→ **Page excerpt**
Yobeat aren't really renowned for liking anything that isn't inbred in Utah though...


----------



## Jed (May 11, 2011)

hardasacatshead said:


> Jed is your man for this. He's put together some great tutorials. Jump on his website @ Free Snowboard Trick Tips, Videos & Lessons - Snomie.com


Thanks for the recommendation 



Trenxex said:


> Does anyone have any pointers or things to take into notice when getting into freestyle? I've been trying to get into it, but I'm not sure how to. I've been getting into jumps and trying to do some basic 180s and 360s, but I can't seem to get them down. :dizzy:


So basically with freestyle it's all about figuring out exactly what you want to learn and breaking it down. Everything has a step-by-step progression and you want to do things step-by-step instead of going for that bigger trick like a 180 or 360 right away.

It sounds like you want to learn spinning and jumps, so here's roughly the progression path you'd want to be following (I'm assuming you're already a solid rider and have basic turning/carving skills already - if not you want to get your riding level up to that before learning freestyle):

1) Learn to pop

Pop is basically how you push off evenly with both feet as you ride up the take-off ramp of a jump and the whole point of pop is setting yourself up to get a nice stable launch into the air. If you don't pop, you're going to have issues with staying balanced and upright as you get airbourne.

There's a good discussion on popping we just had that you should find useful here (look for my later post with the photo and explanation of popping inside that thread): http://www.snowboardingforum.com/tips-tricks-snowboard-coaching/117449-problem-jumps.html

You'll want to have straight airs (no rotation) off jumps mastered and stable with pop 9 times out of 10 before you even think about spinning off a jump.

2) Flatground spins

Okay this is where things get a little complicated because spinning by itself is a complicated technique, but basically what you want to do is start with 180s and you want to learn spinning on flatground, don't learn them on jumps until you have them figured out on flat green runs first.

Learn to combine carving, body rotation and pop all together while riding down a flat green run or off mini sidehits before you take it to jumps. I don't have a public spinning tutorial on this yet (it'll be coming later this month... but more on that later), but there are plenty of free basic trick tip videos on spinning on youtube. Most of them are pretty old and short, but they'll at least give you a rough rundown of how spin works and you can apply that to your practice.

The key with any video tutorial you'll find online (at least the ones I've seen on youtube) is taking that same spin technique that every tutorial describes and learning it on flatground and mini sidehits/drops first instead of taking it to jumps right away. A lot of them kind of skimp on the practice and some basics, but just remember that despite how easy it looks, the timing of spinning is one of the trickiest things to learn in snowboarding, so stick with it.

Also, the thing most people screw up with spinning is carving so here's a quick blog I did awhile ago on getting that basic carve line figured out: The Secret To An Effortless 360 Rotation - The Perfect Carve Line

Don't even think about spinning off a jump until you have that 180 figured out on flatground or sidehits first. Master the timing of combining your carve, pop and body rotation on flatground to spin 180s and you'll find that when you take it to jumps later it'll be 100 times easier.

→ **Dataset**
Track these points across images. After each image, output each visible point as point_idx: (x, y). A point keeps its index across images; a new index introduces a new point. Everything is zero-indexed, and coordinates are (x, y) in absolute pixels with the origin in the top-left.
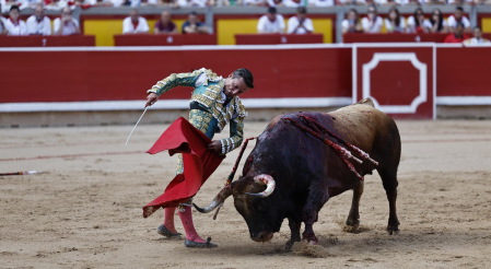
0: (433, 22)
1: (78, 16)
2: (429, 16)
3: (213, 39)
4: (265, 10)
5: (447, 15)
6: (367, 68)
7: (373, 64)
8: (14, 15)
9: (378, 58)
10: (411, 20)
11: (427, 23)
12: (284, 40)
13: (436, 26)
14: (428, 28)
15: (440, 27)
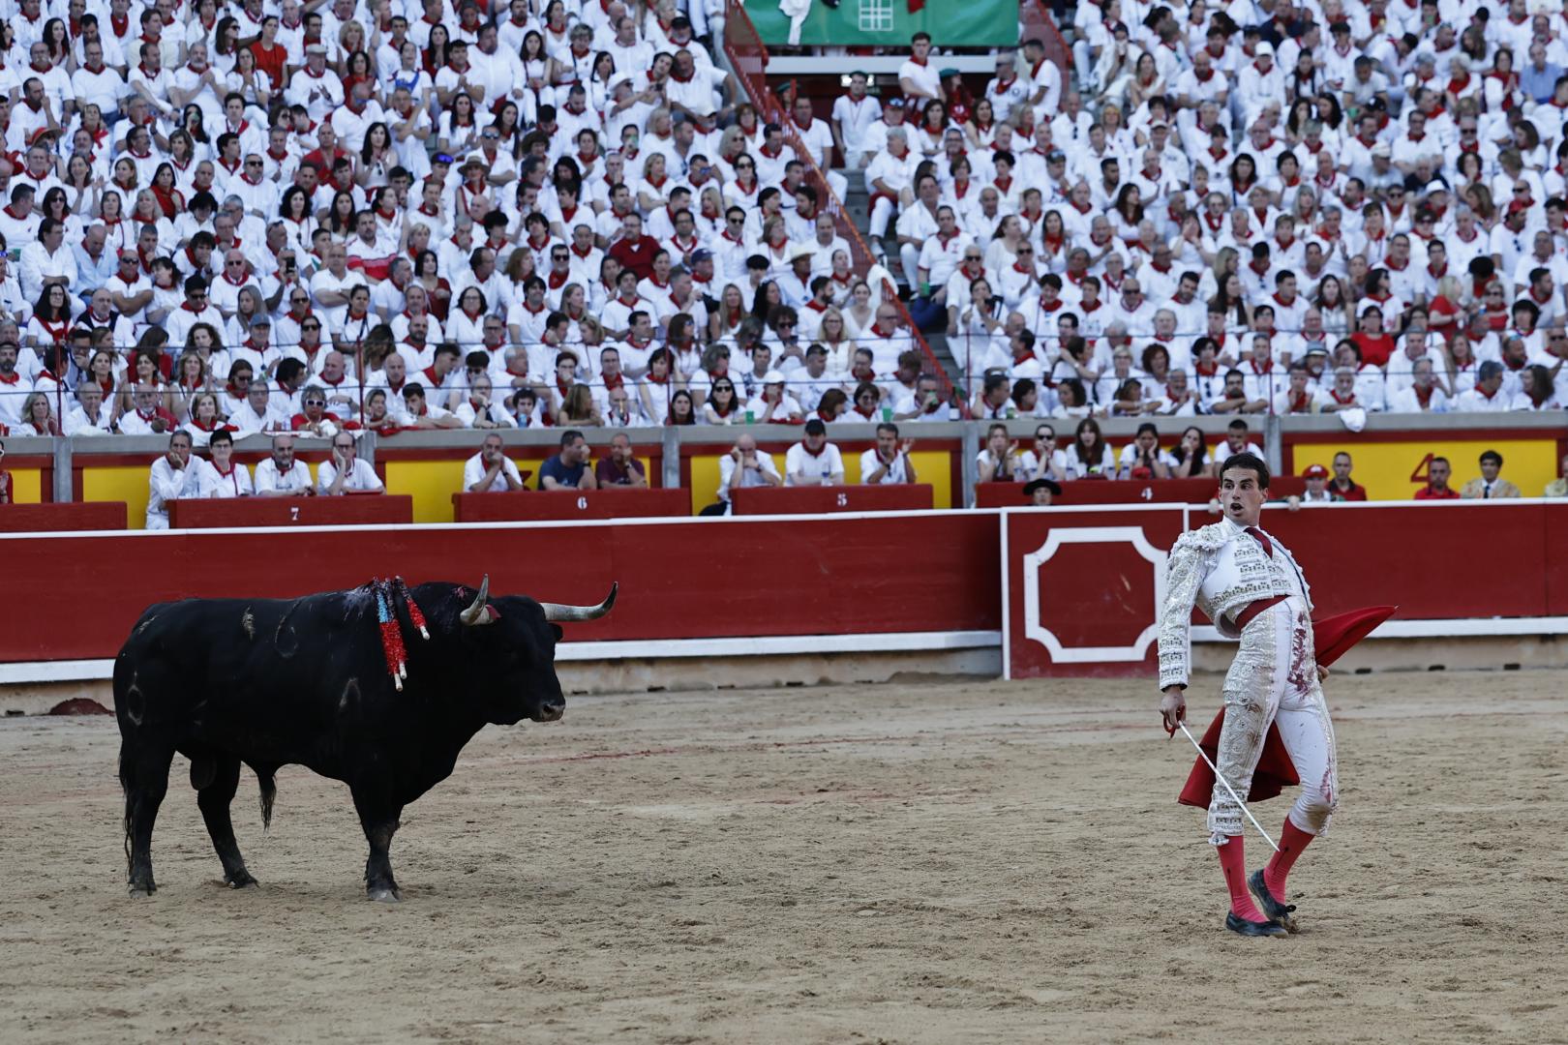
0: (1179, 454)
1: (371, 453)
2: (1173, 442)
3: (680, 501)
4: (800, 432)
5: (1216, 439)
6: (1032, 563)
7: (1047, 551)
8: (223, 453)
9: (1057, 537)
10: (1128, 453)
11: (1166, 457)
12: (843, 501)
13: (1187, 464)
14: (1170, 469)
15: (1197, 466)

...

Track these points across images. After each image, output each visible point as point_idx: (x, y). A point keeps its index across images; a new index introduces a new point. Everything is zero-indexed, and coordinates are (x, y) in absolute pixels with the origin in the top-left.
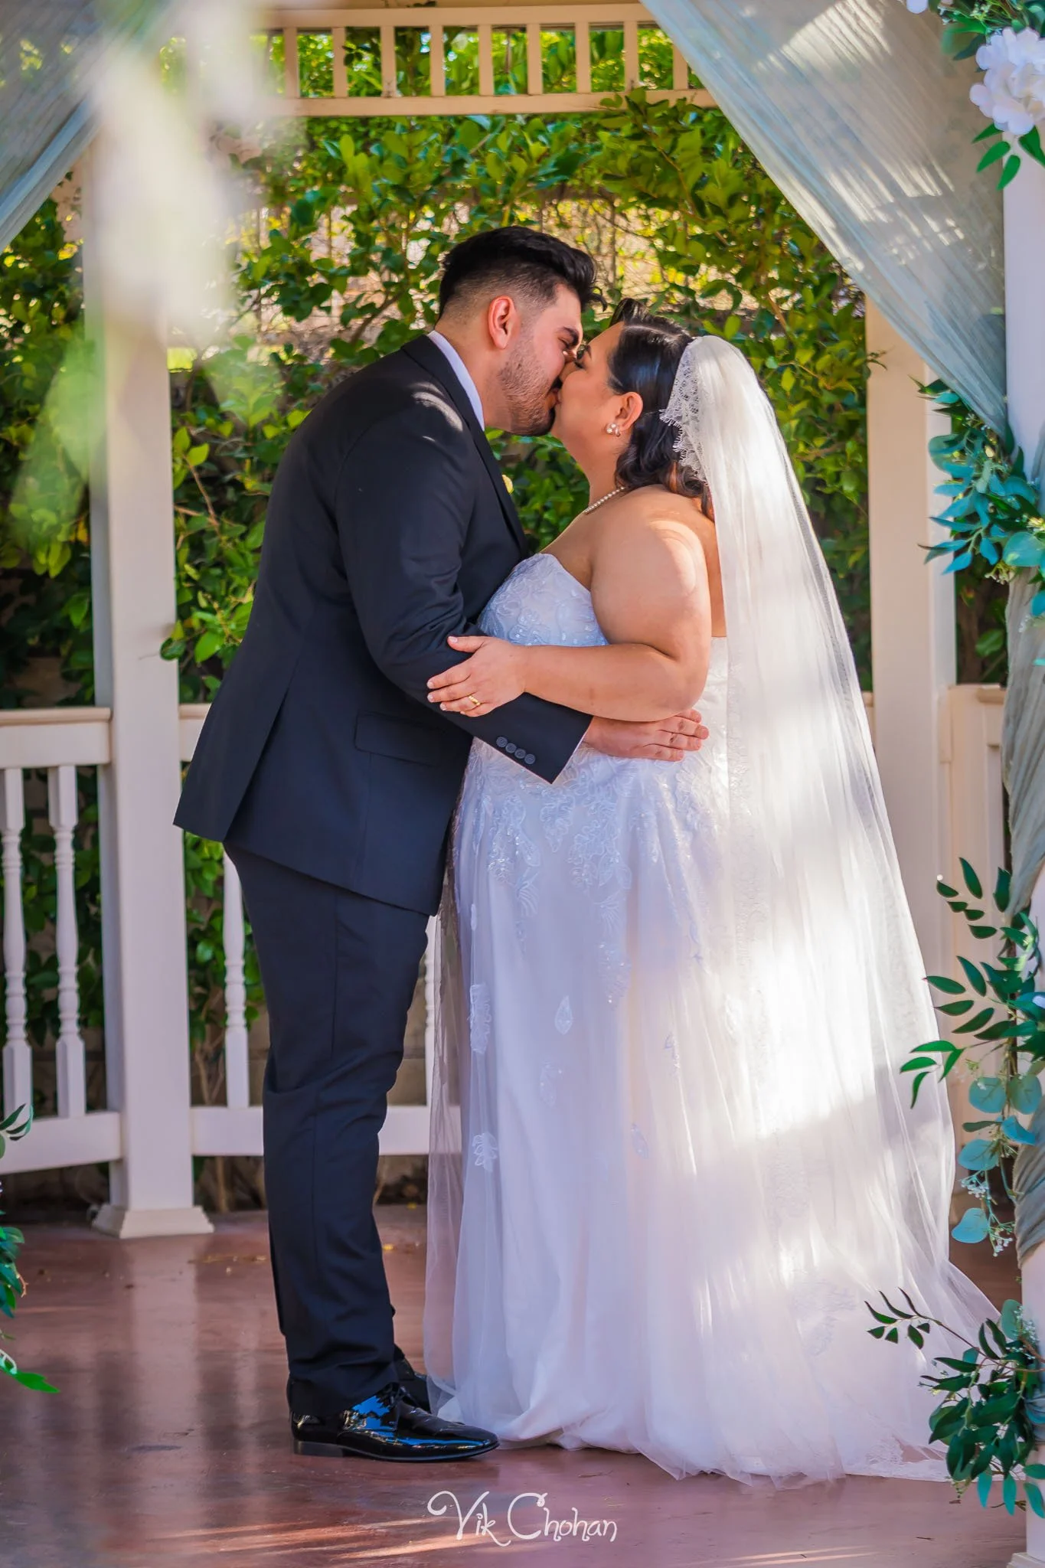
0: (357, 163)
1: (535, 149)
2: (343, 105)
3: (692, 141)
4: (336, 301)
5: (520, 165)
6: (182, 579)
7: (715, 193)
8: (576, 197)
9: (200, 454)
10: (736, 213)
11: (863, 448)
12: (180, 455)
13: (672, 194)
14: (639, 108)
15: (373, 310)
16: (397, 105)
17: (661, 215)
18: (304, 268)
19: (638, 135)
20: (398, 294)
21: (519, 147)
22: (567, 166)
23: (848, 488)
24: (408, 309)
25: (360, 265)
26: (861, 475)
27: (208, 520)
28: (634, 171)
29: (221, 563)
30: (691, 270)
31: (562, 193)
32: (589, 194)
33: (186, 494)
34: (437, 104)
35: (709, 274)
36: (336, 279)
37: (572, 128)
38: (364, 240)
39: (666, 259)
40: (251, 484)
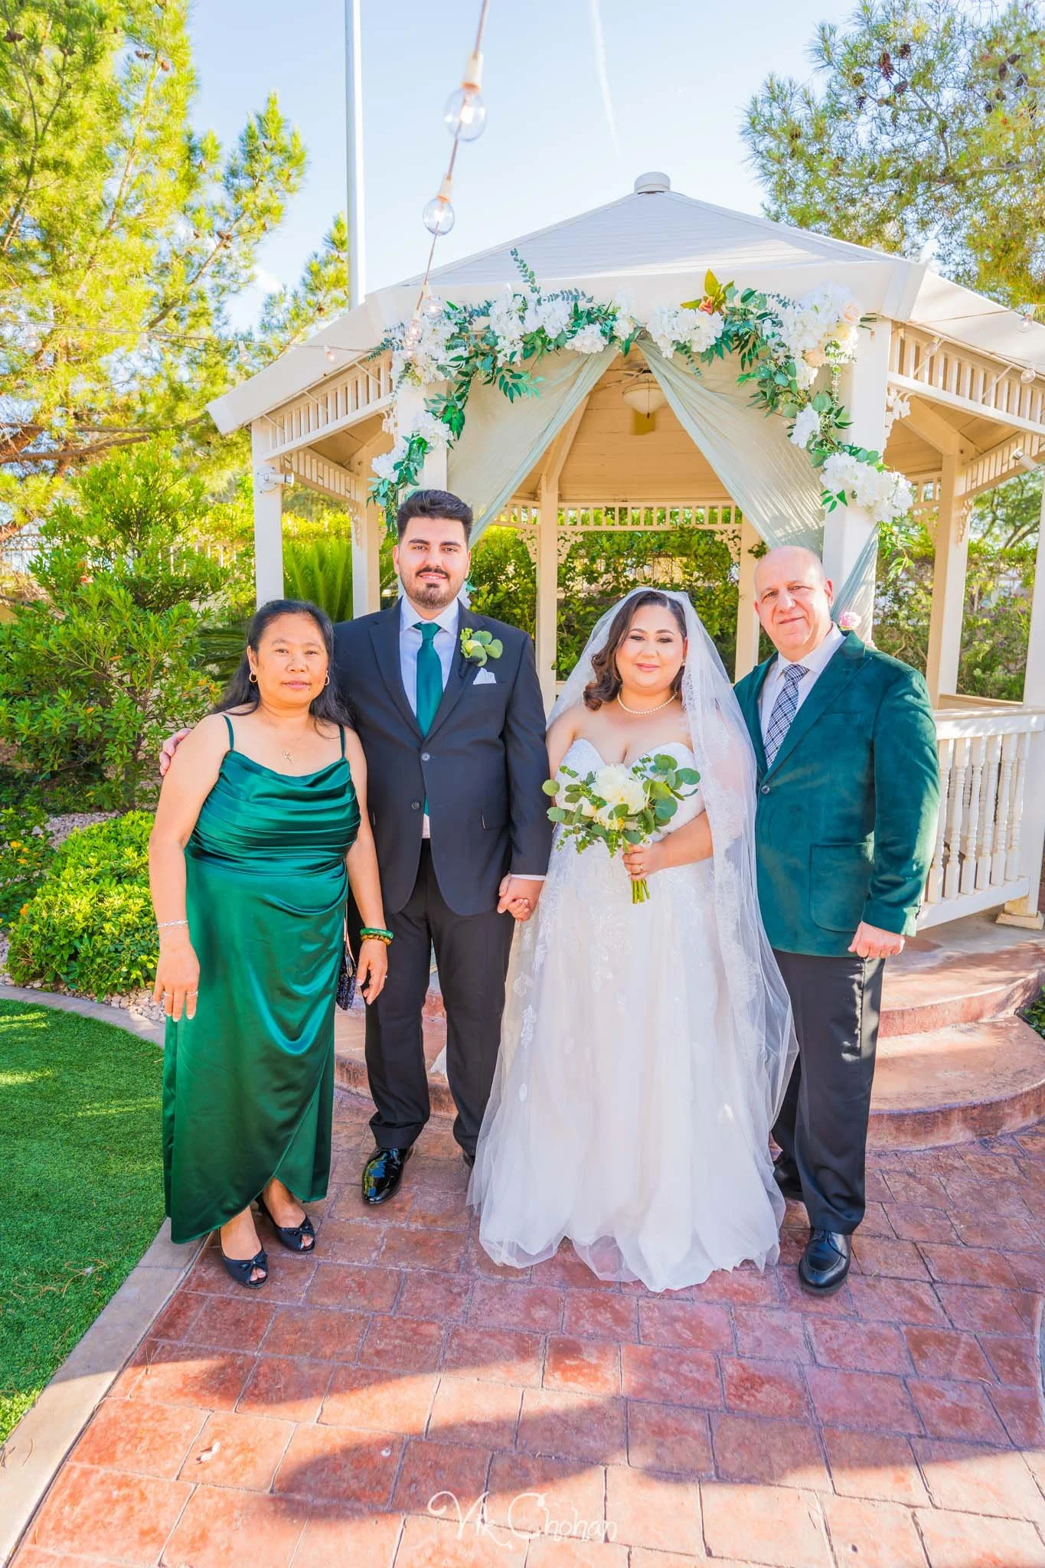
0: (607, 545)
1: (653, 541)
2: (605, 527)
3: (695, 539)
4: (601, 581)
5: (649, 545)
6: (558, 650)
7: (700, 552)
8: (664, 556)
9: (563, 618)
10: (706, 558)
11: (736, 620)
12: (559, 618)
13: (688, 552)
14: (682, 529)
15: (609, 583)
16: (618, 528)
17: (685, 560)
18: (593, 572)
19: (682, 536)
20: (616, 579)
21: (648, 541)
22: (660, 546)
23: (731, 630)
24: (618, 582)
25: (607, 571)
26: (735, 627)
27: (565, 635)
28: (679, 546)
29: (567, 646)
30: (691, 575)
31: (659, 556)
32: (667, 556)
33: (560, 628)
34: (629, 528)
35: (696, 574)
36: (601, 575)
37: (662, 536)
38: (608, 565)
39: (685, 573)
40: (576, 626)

→ **Required action**
Please rewrite the part of the snowboarding excerpt between "Don't even think" and "100 times easier.", inclusive, swapping "flatground" for "flat terrain".

→ **Task output**
Don't even think about spinning off a jump until you have that 180 figured out on flat terrain or sidehits first. Master the timing of combining your carve, pop and body rotation on flat terrain to spin 180s and you'll find that when you take it to jumps later it'll be 100 times easier.